It was only a week after the presidential tweet that made the Squad famous—telling the four freshman representatives, all women of color, to “go back” to the places “from which they came”—and Massachusetts Rep. Ayanna Pressley had broken from the group in an actual vote.
The matter in question was a resolution opposing a Palestinian-led movement to boycott Israel. The measure passed the House overwhelmingly on July 23. Among the 17 “no” votes were three members of the Squad: Reps. Alexandria Ocasio-Cortez, Ilhan Omar and Rashida Tlaib. Pressley, the fourth, voted “yes.”
The social-media reaction was swift and loud, a mix of gratitude and vitriol. But this time the fury came, not from the right, but from the left. “The squad is three now,” someone wrote on Twitter, and much of the anger directed at Pressley followed that logic: a sense of betrayal marbled with surprise, as in, how could you not be exactly what we thought you were?

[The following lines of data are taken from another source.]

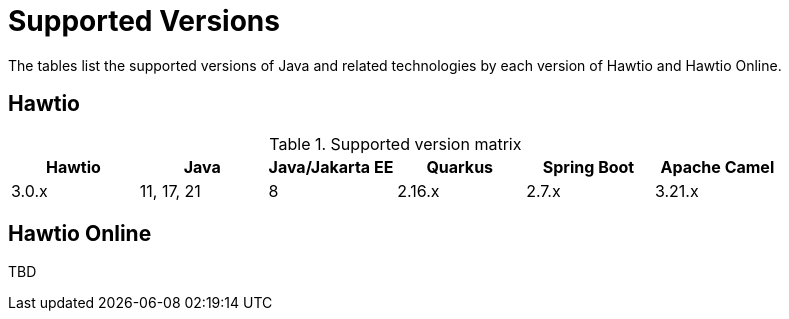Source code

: = Supported Versions

The tables list the supported versions of Java and related technologies by each version of Hawtio and Hawtio Online.

== Hawtio

.Supported version matrix
|===
|Hawtio |Java |Java/Jakarta EE|Quarkus |Spring Boot|Apache Camel

|3.0.x
|11, 17, 21
|8
|2.16.x
|2.7.x
|3.21.x

|===

== Hawtio Online

TBD
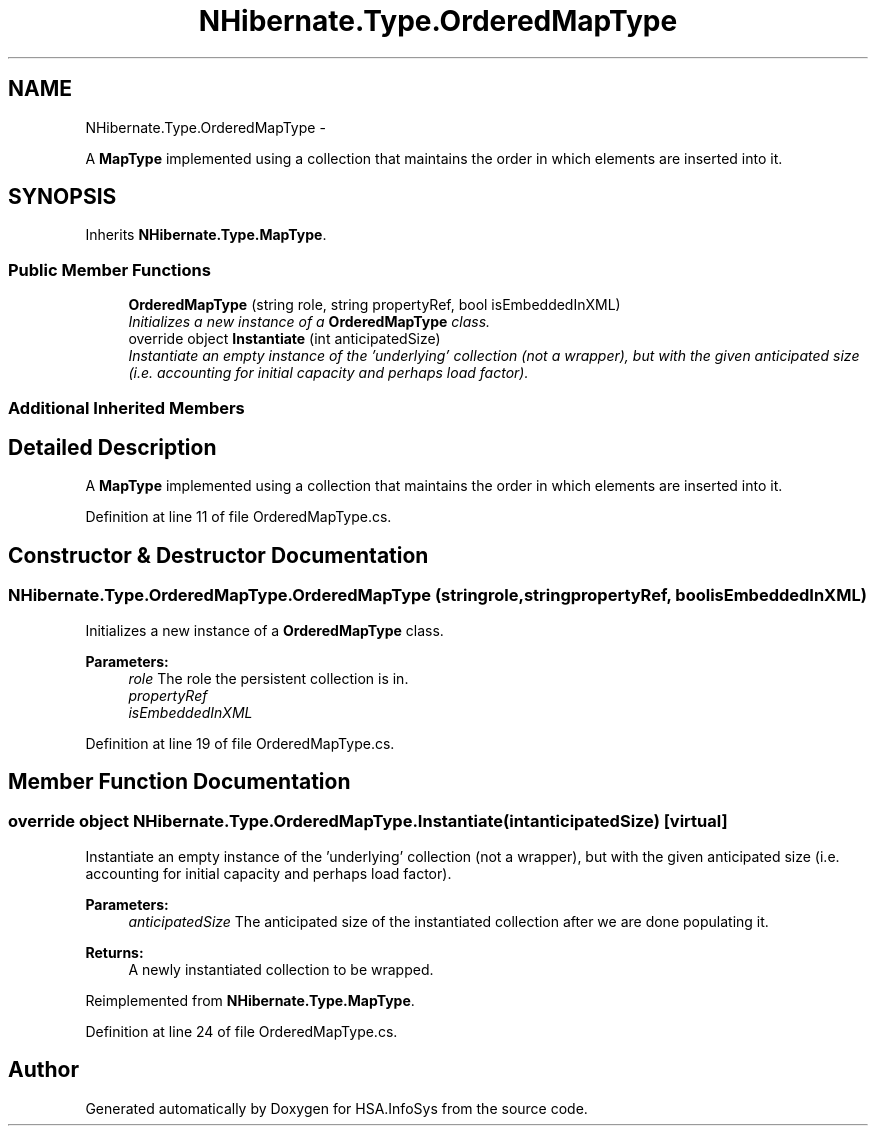 .TH "NHibernate.Type.OrderedMapType" 3 "Fri Jul 5 2013" "Version 1.0" "HSA.InfoSys" \" -*- nroff -*-
.ad l
.nh
.SH NAME
NHibernate.Type.OrderedMapType \- 
.PP
A \fBMapType\fP implemented using a collection that maintains the order in which elements are inserted into it\&.  

.SH SYNOPSIS
.br
.PP
.PP
Inherits \fBNHibernate\&.Type\&.MapType\fP\&.
.SS "Public Member Functions"

.in +1c
.ti -1c
.RI "\fBOrderedMapType\fP (string role, string propertyRef, bool isEmbeddedInXML)"
.br
.RI "\fIInitializes a new instance of a \fBOrderedMapType\fP class\&. \fP"
.ti -1c
.RI "override object \fBInstantiate\fP (int anticipatedSize)"
.br
.RI "\fIInstantiate an empty instance of the 'underlying' collection (not a wrapper), but with the given anticipated size (i\&.e\&. accounting for initial capacity and perhaps load factor)\&. \fP"
.in -1c
.SS "Additional Inherited Members"
.SH "Detailed Description"
.PP 
A \fBMapType\fP implemented using a collection that maintains the order in which elements are inserted into it\&. 


.PP
Definition at line 11 of file OrderedMapType\&.cs\&.
.SH "Constructor & Destructor Documentation"
.PP 
.SS "NHibernate\&.Type\&.OrderedMapType\&.OrderedMapType (stringrole, stringpropertyRef, boolisEmbeddedInXML)"

.PP
Initializes a new instance of a \fBOrderedMapType\fP class\&. 
.PP
\fBParameters:\fP
.RS 4
\fIrole\fP The role the persistent collection is in\&.
.br
\fIpropertyRef\fP 
.br
\fIisEmbeddedInXML\fP 
.RE
.PP

.PP
Definition at line 19 of file OrderedMapType\&.cs\&.
.SH "Member Function Documentation"
.PP 
.SS "override object NHibernate\&.Type\&.OrderedMapType\&.Instantiate (intanticipatedSize)\fC [virtual]\fP"

.PP
Instantiate an empty instance of the 'underlying' collection (not a wrapper), but with the given anticipated size (i\&.e\&. accounting for initial capacity and perhaps load factor)\&. 
.PP
\fBParameters:\fP
.RS 4
\fIanticipatedSize\fP The anticipated size of the instantiated collection after we are done populating it\&. 
.RE
.PP
\fBReturns:\fP
.RS 4
A newly instantiated collection to be wrapped\&. 
.RE
.PP

.PP
Reimplemented from \fBNHibernate\&.Type\&.MapType\fP\&.
.PP
Definition at line 24 of file OrderedMapType\&.cs\&.

.SH "Author"
.PP 
Generated automatically by Doxygen for HSA\&.InfoSys from the source code\&.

But in Boston, where Pressley has been a compelling political figure for a decade, constituents and longtime associates weren’t at all surprised by her vote. Pressley, 45, might be part of the Squad, and an unfailing public cheerleader for its participants, but in many ways she’s doesn’t fit the profile. While the Squad has made headlines for its forceful progressivism, Pressley has never quite matched the image of the brash outsider, pushing against the establishment with bare knuckles and take-no-prisoners rhetoric. Instead, her history in Boston—from her stints as a staffer for solidly mainstream Democrats to her eight years on the Boston City Council—has been a case study of pushing for change from within the system. At a time when fissures in the Democratic Party make national news, her approach in Boston City Hall actually points a way forward for Democrats who want to cast themselves as the party of change—and the party that gets things done.

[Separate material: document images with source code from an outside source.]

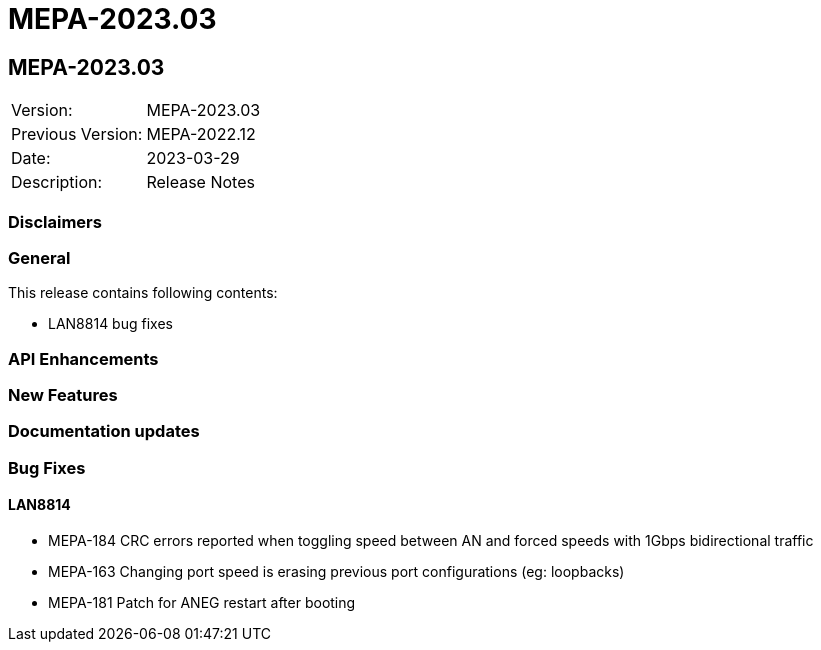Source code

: // Copyright (c) 2004-2020 Microchip Technology Inc. and its subsidiaries.
// SPDX-License-Identifier: MIT

= MEPA-2023.03

== MEPA-2023.03

|===
|Version:          |MEPA-2023.03
|Previous Version: |MEPA-2022.12
|Date:             |2023-03-29
|Description:      |Release Notes
|===

=== Disclaimers

=== General

This release contains following contents:

* LAN8814 bug fixes

=== API Enhancements


=== New Features

=== Documentation updates

=== Bug Fixes

==== LAN8814

* MEPA-184     CRC errors reported when toggling speed between AN and forced speeds with 1Gbps bidirectional traffic
* MEPA-163     Changing port speed is erasing previous port configurations (eg: loopbacks)
* MEPA-181     Patch for ANEG restart after booting

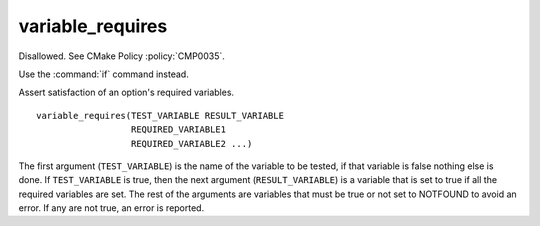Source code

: variable_requires
-----------------

Disallowed.  See CMake Policy :policy:`CMP0035`.

Use the :command:`if` command instead.

Assert satisfaction of an option's required variables.

::

  variable_requires(TEST_VARIABLE RESULT_VARIABLE
                    REQUIRED_VARIABLE1
                    REQUIRED_VARIABLE2 ...)

The first argument (``TEST_VARIABLE``) is the name of the variable to be
tested, if that variable is false nothing else is done.  If
``TEST_VARIABLE`` is true, then the next argument (``RESULT_VARIABLE``)
is a variable that is set to true if all the required variables are set.
The rest of the arguments are variables that must be true or not set
to NOTFOUND to avoid an error.  If any are not true, an error is
reported.
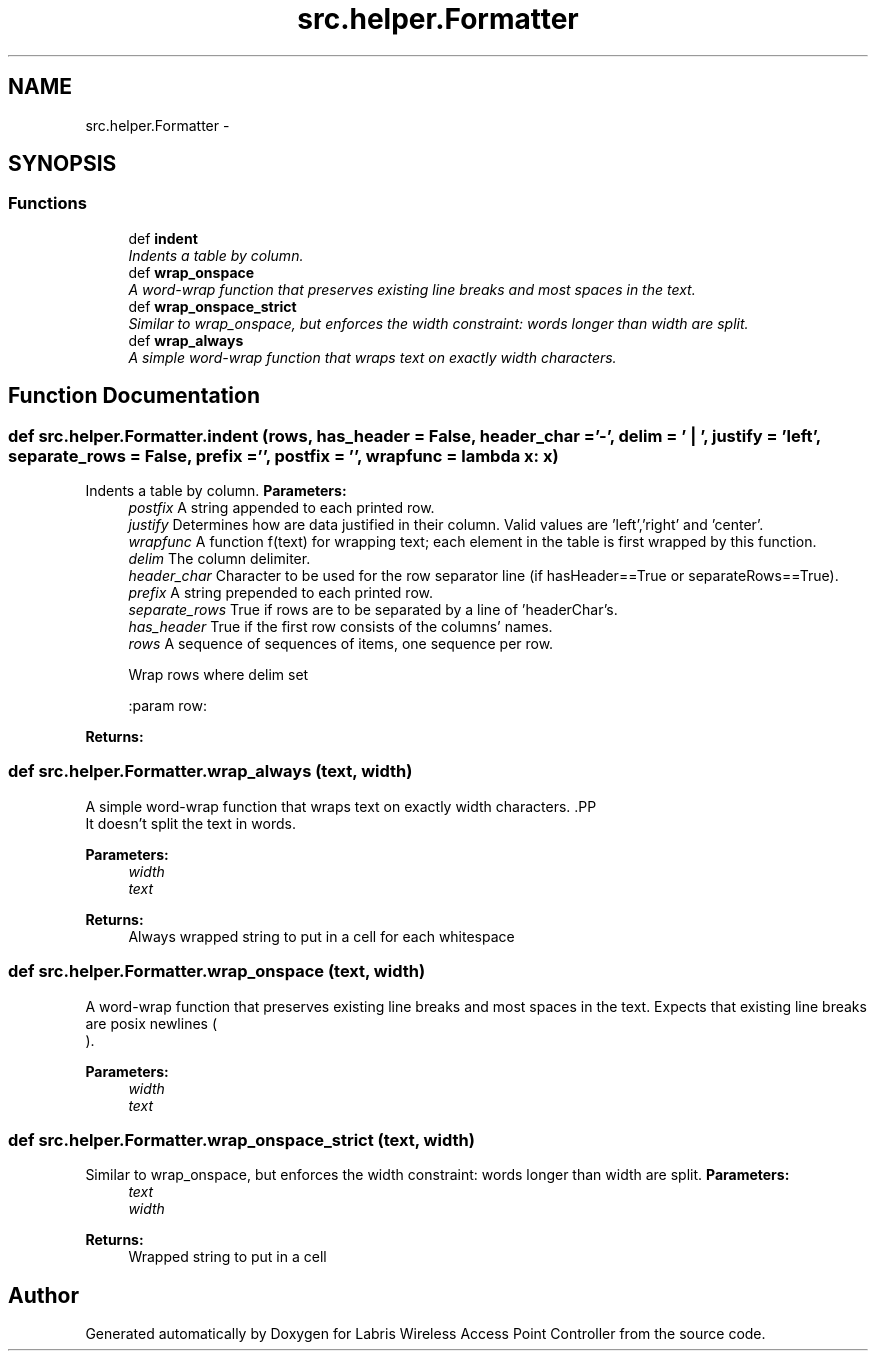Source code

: .TH "src.helper.Formatter" 3 "Tue Mar 26 2013" "Version v1.0" "Labris Wireless Access Point Controller" \" -*- nroff -*-
.ad l
.nh
.SH NAME
src.helper.Formatter \- 
.SH SYNOPSIS
.br
.PP
.SS "Functions"

.in +1c
.ti -1c
.RI "def \fBindent\fP"
.br
.RI "\fIIndents a table by column\&. \fP"
.ti -1c
.RI "def \fBwrap_onspace\fP"
.br
.RI "\fIA word-wrap function that preserves existing line breaks and most spaces in the text\&. \fP"
.ti -1c
.RI "def \fBwrap_onspace_strict\fP"
.br
.RI "\fISimilar to wrap_onspace, but enforces the width constraint: words longer than width are split\&. \fP"
.ti -1c
.RI "def \fBwrap_always\fP"
.br
.RI "\fIA simple word-wrap function that wraps text on exactly width characters\&. \fP"
.in -1c
.SH "Function Documentation"
.PP 
.SS "def src\&.helper\&.Formatter\&.indent (rows, has_header = \fCFalse\fP, header_char = \fC'-'\fP, delim = \fC' | '\fP, justify = \fC'left'\fP, separate_rows = \fCFalse\fP, prefix = \fC''\fP, postfix = \fC''\fP, wrapfunc = \fClambda x: x\fP)"

.PP
Indents a table by column\&. \fBParameters:\fP
.RS 4
\fIpostfix\fP A string appended to each printed row\&. 
.br
\fIjustify\fP Determines how are data justified in their column\&. Valid values are 'left','right' and 'center'\&. 
.br
\fIwrapfunc\fP A function f(text) for wrapping text; each element in the table is first wrapped by this function\&. 
.br
\fIdelim\fP The column delimiter\&. 
.br
\fIheader_char\fP Character to be used for the row separator line (if hasHeader==True or separateRows==True)\&. 
.br
\fIprefix\fP A string prepended to each printed row\&. 
.br
\fIseparate_rows\fP True if rows are to be separated by a line of 'headerChar's\&. 
.br
\fIhas_header\fP True if the first row consists of the columns' names\&. 
.br
\fIrows\fP A sequence of sequences of items, one sequence per row\&. 
.PP
.nf
     Wrap rows where delim set

     :param row:

.fi
.PP
 
.RE
.PP
\fBReturns:\fP
.RS 4
.RE
.PP

.SS "def src\&.helper\&.Formatter\&.wrap_always (text, width)"

.PP
A simple word-wrap function that wraps text on exactly width characters\&. .PP
.nf
 It doesn't split the text in words.
.fi
.PP
.PP
\fBParameters:\fP
.RS 4
\fIwidth\fP 
.br
\fItext\fP 
.RE
.PP
\fBReturns:\fP
.RS 4
Always wrapped string to put in a cell for each whitespace 
.RE
.PP

.SS "def src\&.helper\&.Formatter\&.wrap_onspace (text, width)"

.PP
A word-wrap function that preserves existing line breaks and most spaces in the text\&. Expects that existing line breaks are posix newlines (
.br
)\&.
.PP
\fBParameters:\fP
.RS 4
\fIwidth\fP 
.br
\fItext\fP 
.RE
.PP

.SS "def src\&.helper\&.Formatter\&.wrap_onspace_strict (text, width)"

.PP
Similar to wrap_onspace, but enforces the width constraint: words longer than width are split\&. \fBParameters:\fP
.RS 4
\fItext\fP 
.br
\fIwidth\fP 
.RE
.PP
\fBReturns:\fP
.RS 4
Wrapped string to put in a cell 
.RE
.PP

.SH "Author"
.PP 
Generated automatically by Doxygen for Labris Wireless Access Point Controller from the source code\&.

For now, though, Pressley, who declined to comment for this story, finds herself navigating the expectations that come with being part of The Squad, and have actually dogged her since her high-profile election as Massachusetts’ first black woman in Congress. Everyone from Twitter to the Times of Israel has made mistaken assumptions about her, says Jeremy Burton, executive director of the Jewish Community Relations Council of Greater Boston, who lives in Pressley’s district and notes that Pressley’s Israel boycott vote was consistent with her campaign rhetoric. Most of those mistakes, Burton says, were “entirely based on what she represents as a woman of color, and who she’s working with and aligned with on a bunch of other issues, and not what she was actually saying.”